For every record beneath this instruction, give an exact repetition, omitting images.

=-=-=-=-=

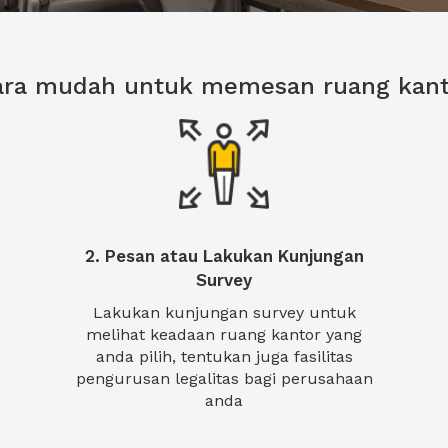
ara mudah untuk memesan ruang kant
2. Pesan atau Lakukan Kunjungan
Survey
Lakukan kunjungan survey untuk
melihat keadaan ruang kantor yang
anda pilih, tentukan juga fasilitas
pengurusan legalitas bagi perusahaan
anda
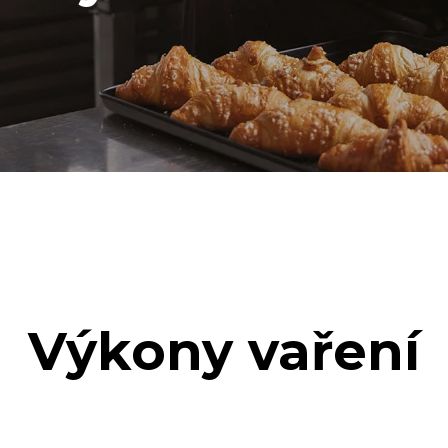
Výkony vaření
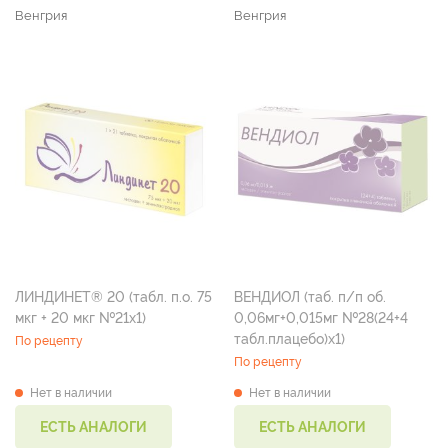
Венгрия
Венгрия
ЛИНДИНЕТ® 20 (табл. п.о. 75
ВЕНДИОЛ (таб. п/п об.
мкг + 20 мкг №21х1)
0,06мг+0,015мг №28(24+4
табл.плацебо)х1)
По рецепту
По рецепту
Нет в наличии
Нет в наличии
ЕСТЬ АНАЛОГИ
ЕСТЬ АНАЛОГИ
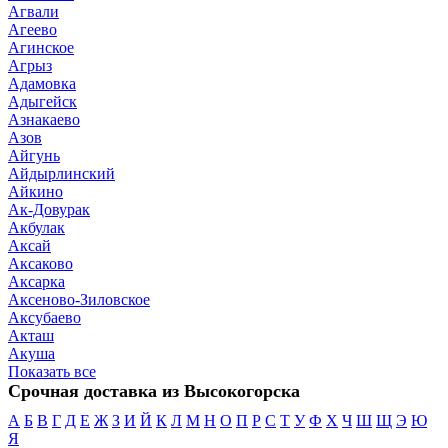
Агвали
Агеево
Агинское
Агрыз
Адамовка
Адыгейск
Азнакаево
Азов
Айгунь
Айдырлинский
Айкино
Ак-Довурак
Акбулак
Аксай
Аксаково
Аксарка
Аксеново-Зиловское
Аксубаево
Акташ
Акуша
Показать все
Срочная доставка из Высокогорска
А
Б
В
Г
Д
Е
Ж
З
И
Й
К
Л
М
Н
О
П
Р
С
Т
У
Ф
Х
Ч
Ш
Щ
Э
Ю
Я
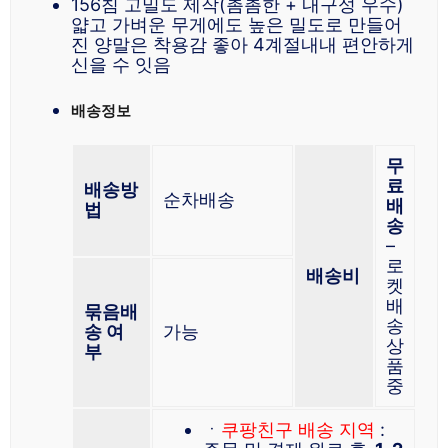
156침 고밀도 제작(촘촘한 + 내구성 우수)
얇고 가벼운 무게에도 높은 밀도로 만들어
진 양말은 착용감 좋아 4계절내내 편안하게
신을 수 잇음
배송정보
무
료
배송방
순차배송
배
법
송
–
로
배송비
켓
배
묶음배
송
송 여
가능
상
부
품
중
ㆍ
쿠팡친구 배송 지역
:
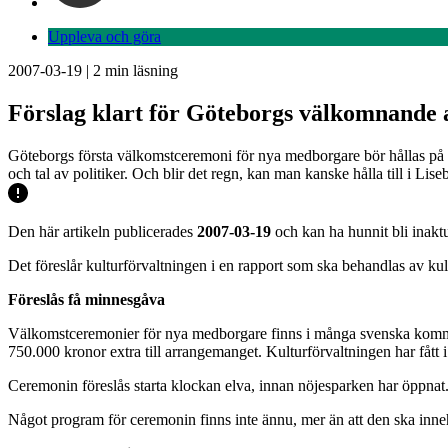
Uppleva och göra
2007-03-19
|
2
min läsning
Förslag klart för Göteborgs välkomnande
Göteborgs första välkomstceremoni för nya medborgare bör hållas på L
och tal av politiker. Och blir det regn, kan man kanske hålla till i Lise
Den här artikeln publicerades
2007-03-19
och kan ha hunnit bli inaktu
Det föreslår kulturförvaltningen i en rapport som ska behandlas av k
Föreslås få minnesgåva
Välkomstceremonier för nya medborgare finns i många svenska kommune
750.000 kronor extra till arrangemanget. Kulturförvaltningen har fått 
Ceremonin föreslås starta klockan elva, innan nöjesparken har öppnat. 
Något program för ceremonin finns inte ännu, mer än att den ska inneh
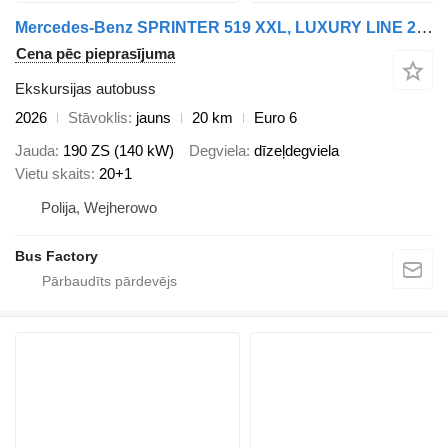
Mercedes-Benz SPRINTER 519 XXL, LUXURY LINE 20+1 !
Cena pēc pieprasījuma
Ekskursijas autobuss
2026
Stāvoklis
jauns
20 km
Euro 6
Jauda
190 ZS (140 kW)
Degviela
dīzeļdegviela
Vietu skaits
20+1
Polija, Wejherowo
Bus Factory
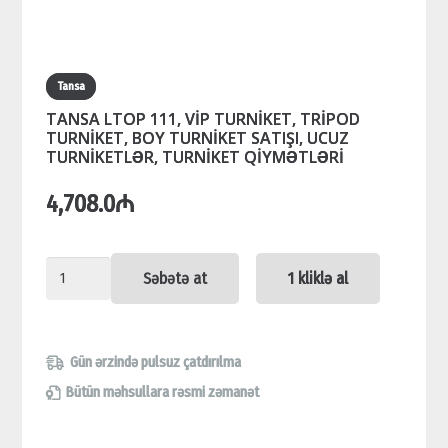
Tansa
TANSA LTOP 111, VİP TURNİKET, TRİPOD
TURNİKET, BOY TURNİKET SATIŞI, UCUZ
TURNİKETLƏR, TURNİKET QİYMƏTLƏRİ
4,708.0
₼
TANSA
Səbətə at
1 kliklə al
LTOP
111,
VİP
Gün ərzində pulsuz çatdırılma
TURNİKET,
Bütün məhsullara rəsmi zəmanət
TRİPOD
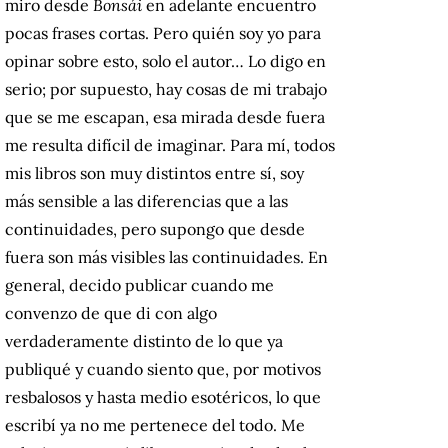
miro desde
Bonsái
en adelante encuentro
pocas frases cortas. Pero quién soy yo para
opinar sobre esto, solo el autor… Lo digo en
serio; por supuesto, hay cosas de mi trabajo
que se me escapan, esa mirada desde fuera
me resulta difícil de imaginar. Para mí, todos
mis libros son muy distintos entre sí, soy
más sensible a las diferencias que a las
continuidades, pero supongo que desde
fuera son más visibles las continuidades. En
general, decido publicar cuando me
convenzo de que di con algo
verdaderamente distinto de lo que ya
publiqué y cuando siento que, por motivos
resbalosos y hasta medio esotéricos, lo que
escribí ya no me pertenece del todo. Me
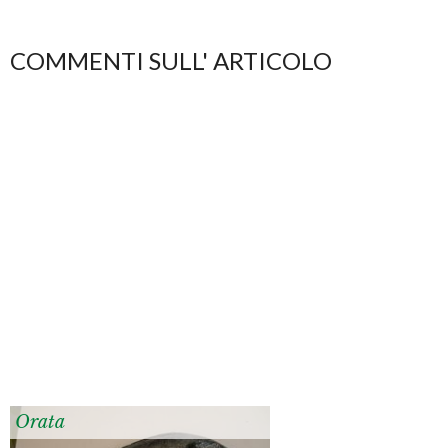
COMMENTI SULL' ARTICOLO
Orata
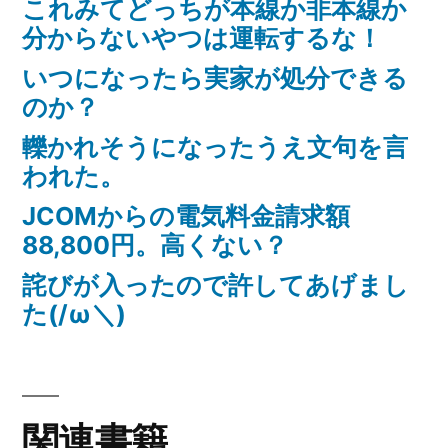
これみてどっちが本線か非本線か
分からないやつは運転するな！
いつになったら実家が処分できる
のか？
轢かれそうになったうえ文句を言
われた。
JCOMからの電気料金請求額
88,800円。高くない？
詫びが入ったので許してあげまし
た(/ω＼)
関連書籍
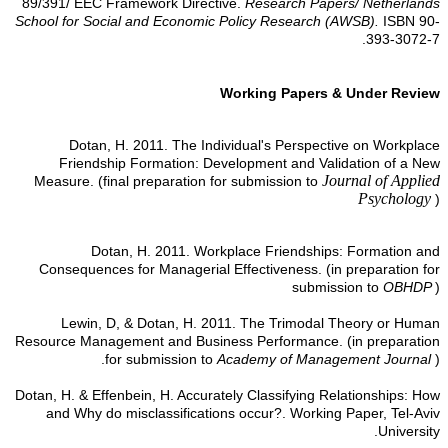
89/391/ EEC Framework Directive.
Research Papers/ Netherlands
School for Social and Economic Policy Research (AWSB).
ISBN 90-
393-3072-7.
Working Papers & Under Review
Dotan, H. 2011. The Individual's Perspective on Workplace
Friendship Formation: Development and Validation of a New
Journal of Applied
Measure. (final preparation for submission to
Psychology
)
Dotan, H. 2011. Workplace Friendships: Formation and
Consequences for Managerial Effectiveness. (in preparation for
submission to
OBHDP
)
Lewin, D, & Dotan, H. 2011. The Trimodal Theory or Human
Resource Management and Business Performance. (in preparation
for submission to
Academy of Management Journal
).
Dotan, H. & Effenbein, H. Accurately Classifying Relationships: How
and Why do misclassifications occur?. Working Paper, Tel-Aviv
University.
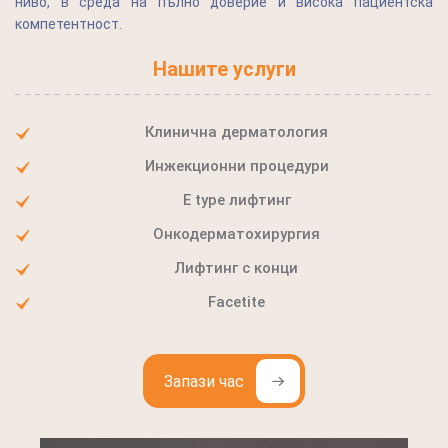
ниво, в среда на пълно доверие и висока пациентска
компетентност.
Нашите услуги
Клинична дерматология
Инжекционни процедури
E type лифтинг
Онкодерматохирургия
Лифтинг с конци
Facetite
Запази час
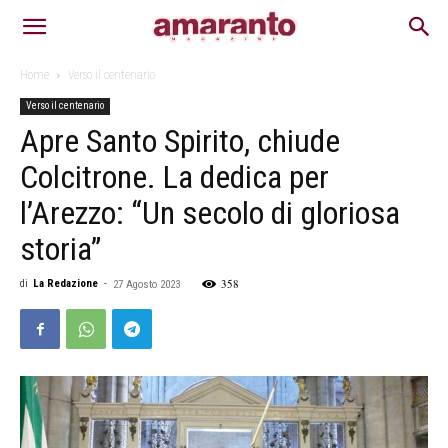
Home
Verso il centenario
Verso il centenario
Apre Santo Spirito, chiude
Colcitrone. La dedica per
l’Arezzo: “Un secolo di gloriosa
storia”
358
di
La Redazione
-
27 Agosto 2023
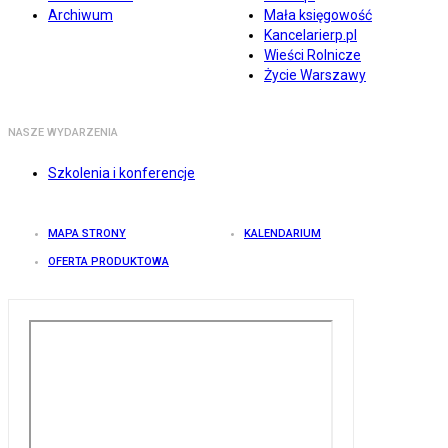
Archiwum
Mała księgowość
Kancelarierp.pl
Wieści Rolnicze
Życie Warszawy
NASZE WYDARZENIA
Szkolenia i konferencje
MAPA STRONY
KALENDARIUM
OFERTA PRODUKTOWA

=-=-=-=-=

§ **WRITTEN SOLUTION**
ara mudah untuk memesan ruang kant
2. Pesan atau Lakukan Kunjungan
Survey
Lakukan kunjungan survey untuk
melihat keadaan ruang kantor yang
anda pilih, tentukan juga fasilitas
pengurusan legalitas bagi perusahaan
anda
Výkony vaření
Венгрия
Венгрия
ЛИНДИНЕТ® 20 (табл. п.о. 75
ВЕНДИОЛ (таб. п/п об.
мкг + 20 мкг №21х1)
0,06мг+0,015мг №28(24+4
табл.плацебо)х1)
По рецепту
По рецепту
Нет в наличии
Нет в наличии
ЕСТЬ АНАЛОГИ
ЕСТЬ АНАЛОГИ
Агвали
Агеево
Агинское
Агрыз
Адамовка
Адыгейск
Азнакаево
Азов
Айгунь
Айдырлинский
Айкино
Ак-Довурак
Акбулак
Аксай
Аксаково
Аксарка
Аксеново-Зиловское
Аксубаево
Акташ
Акуша
Показать все
Срочная доставка из Высокогорска
А
Б
В
Г
Д
Е
Ж
З
И
Й
К
Л
М
Н
О
П
Р
С
Т
У
Ф
Х
Ч
Ш
Щ
Э
Ю
Я
156침 고밀도 제작(촘촘한 + 내구성 우수)
얇고 가벼운 무게에도 높은 밀도로 만들어
진 양말은 착용감 좋아 4계절내내 편안하게
신을 수 잇음
배송정보
무
료
배송방
순차배송
배
법
송
–
로
배송비
켓
배
묶음배
송
송 여
가능
상
부
품
중
ㆍ
쿠팡친구 배송 지역
:
Uppleva och göra
2007-03-19
|
2
min läsning
Förslag klart för Göteborgs välkomnande
Göteborgs första välkomstceremoni för nya medborgare bör hållas på L
och tal av politiker. Och blir det regn, kan man kanske hålla till i Lise
Den här artikeln publicerades
2007-03-19
och kan ha hunnit bli inaktu
Det föreslår kulturförvaltningen i en rapport som ska behandlas av k
Föreslås få minnesgåva
Välkomstceremonier för nya medborgare finns i många svenska kommune
750.000 kronor extra till arrangemanget. Kulturförvaltningen har fått 
Ceremonin föreslås starta klockan elva, innan nöjesparken har öppnat. 
Något program för ceremonin finns inte ännu, mer än att den ska inneh
Mercedes-Benz SPRINTER 519 XXL, LUXURY LINE 20+1 !
Cena pēc pieprasījuma
Ekskursijas autobuss
2026
Stāvoklis
jauns
20 km
Euro 6
Jauda
190 ZS (140 kW)
Degviela
dīzeļdegviela
Vietu skaits
20+1
Polija, Wejherowo
Bus Factory
Tansa
TANSA LTOP 111, VİP TURNİKET, TRİPOD
TURNİKET, BOY TURNİKET SATIŞI, UCUZ
TURNİKETLƏR, TURNİKET QİYMƏTLƏRİ
4,708.0
₼
TANSA
Səbətə at
1 kliklə al
LTOP
111,
VİP
Gün ərzində pulsuz çatdırılma
TURNİKET,
Bütün məhsullara rəsmi zəmanət
TRİPOD
miro desde
Bonsái
en adelante encuentro
pocas frases cortas. Pero quién soy yo para
opinar sobre esto, solo el autor… Lo digo en
serio; por supuesto, hay cosas de mi trabajo
que se me escapan, esa mirada desde fuera
me resulta difícil de imaginar. Para mí, todos
mis libros son muy distintos entre sí, soy
más sensible a las diferencias que a las
continuidades, pero supongo que desde
fuera son más visibles las continuidades. En
general, decido publicar cuando me
convenzo de que di con algo
verdaderamente distinto de lo que ya
publiqué y cuando siento que, por motivos
resbalosos y hasta medio esotéricos, lo que
escribí ya no me pertenece del todo. Me
COMMENTI SULL' ARTICOLO
Orata
これみてどっちが本線か非本線か
分からないやつは運転するな！
いつになったら実家が処分できる
のか？
轢かれそうになったうえ文句を言
われた。
JCOMからの電気料金請求額
88,800円。高くない？
詫びが入ったので許してあげまし
た(/ω＼)
関連書籍
89/391/ EEC Framework Directive.
Research Papers/ Netherlands
School for Social and Economic Policy Research (AWSB).
ISBN 90-
393-3072-7.
Working Papers & Under Review
Dotan, H. 2011. The Individual's Perspective on Workplace
Friendship Formation: Development and Validation of a New
Journal of Applied
Measure. (final preparation for submission to
Psychology
)
Dotan, H. 2011. Workplace Friendships: Formation and
Consequences for Managerial Effectiveness. (in preparation for
submission to
OBHDP
)
Lewin, D, & Dotan, H. 2011. The Trimodal Theory or Human
Resource Management and Business Performance. (in preparation
for submission to
Academy of Management Journal
).
Dotan, H. & Effenbein, H. Accurately Classifying Relationships: How
and Why do misclassifications occur?. Working Paper, Tel-Aviv
University.
ниво, в среда на пълно доверие и висока пациентска
компетентност.
Нашите услуги
Клинична дерматология
Инжекционни процедури
E type лифтинг
Онкодерматохирургия
Лифтинг с конци
Facetite
Запази час
Home
Verso il centenario
Verso il centenario
Apre Santo Spirito, chiude
Colcitrone. La dedica per
l’Arezzo: “Un secolo di gloriosa
storia”
358
di
La Redazione
-
27 Agosto 2023
Archiwum
Mała księgowość
Kancelarierp.pl
Wieści Rolnicze
Życie Warszawy
NASZE WYDARZENIA
Szkolenia i konferencje
MAPA STRONY
KALENDARIUM
OFERTA PRODUKTOWA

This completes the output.